Commentary, Courts & the Law

In SCOTUS controversy, the hypocrisy is all red

As part of an P.R. effort to quell public outrage at their 180 degree flip-flop over the appropriateness of confirming a new Supreme Court Justice during a presidential election, Republicans, their allies and some ill-informed media types have attempted to argue as a defense in recent days that both parties are acting hypocritically.

You’ve probably read or heard this argument somewhere (I know I have in some of the hate mail that comes my way). It goes something like this: “Those blankety-blank Democrats would have done the same thing if the roles were reversed. Look at what they’re doing now. By arguing that no replacement for Ruth Bader Ginsburg should be considered until 2021, they’ve demonstrated their hypocrisy.”

It’s hard to know whether to laugh or cry at this “logic.” It’s akin to arguing that victim of a physical assault is just as guilty as his attacker, because he bore ill will toward the person who attacked him and might have been the perpetrator if the circumstances were different.

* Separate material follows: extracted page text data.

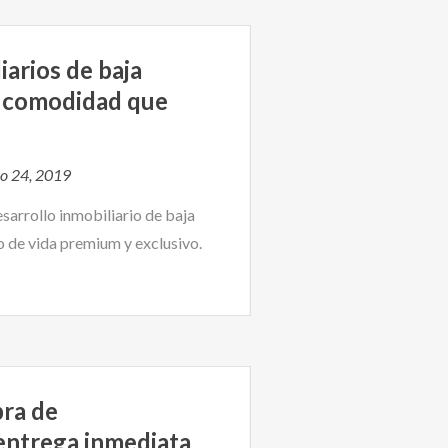
iarios de baja
 y comodidad que
io 24, 2019
sarrollo inmobiliario de baja
lo de vida premium y exclusivo.
pra de
entrega inmediata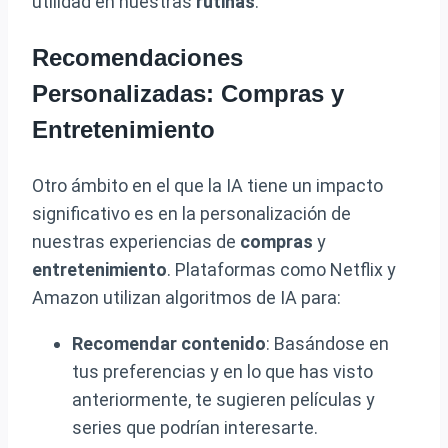
utilidad en nuestras
rutinas
.
Recomendaciones
Personalizadas: Compras y
Entretenimiento
Otro ámbito en el que la IA tiene un impacto
significativo es en la personalización de
nuestras experiencias de
compras
y
entretenimiento
. Plataformas como Netflix y
Amazon utilizan algoritmos de IA para:
Recomendar contenido
: Basándose en
tus preferencias y en lo que has visto
anteriormente, te sugieren películas y
series que podrían interesarte.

Earth to the GOP and its apologists: Your argument might hold some validity if it was the Democrats who had held up a previous confirmation process on the grounds that it conflicted with an election. Maybe. The fact, however, is that they did no such thing.

What happened in 2016 was that U.S. Senate Republicans announced a new standard and established a new precedent by refusing to consider President Obama’s moderate and highly qualified nominee, appeals court judge Merrick Garland, during an election year.

North Carolina’s Thom Tillis helped spell out this change when he stated that it would be wrong to have a “partisan, divisive confirmation battle during the very same time the American people are casting their ballots to elect our next president.”

There are many intelligent observers across the nation who believe that shift was an unwise and destructive change, but the simple fact is that it happened.

Having established this new standard and precedent, the Republicans shouldn’t be free now to simply abandon it and return to the old way of doing things out of political opportunism and convenience. And Democrats — the victims in 2016 of this shift — certainly can’t and shouldn’t be blamed now for demanding that Republicans lie in the new bed they have made.

The simple fact is that for democratic government to work properly, precedent and rules must mean something. Republicans, however, have demonstrated that the only rules and precedents they respect are the ones born of raw power.

On shudders to think what new assaults on our Constitution that a justice confirmed under such dishonest circumstances will endorse.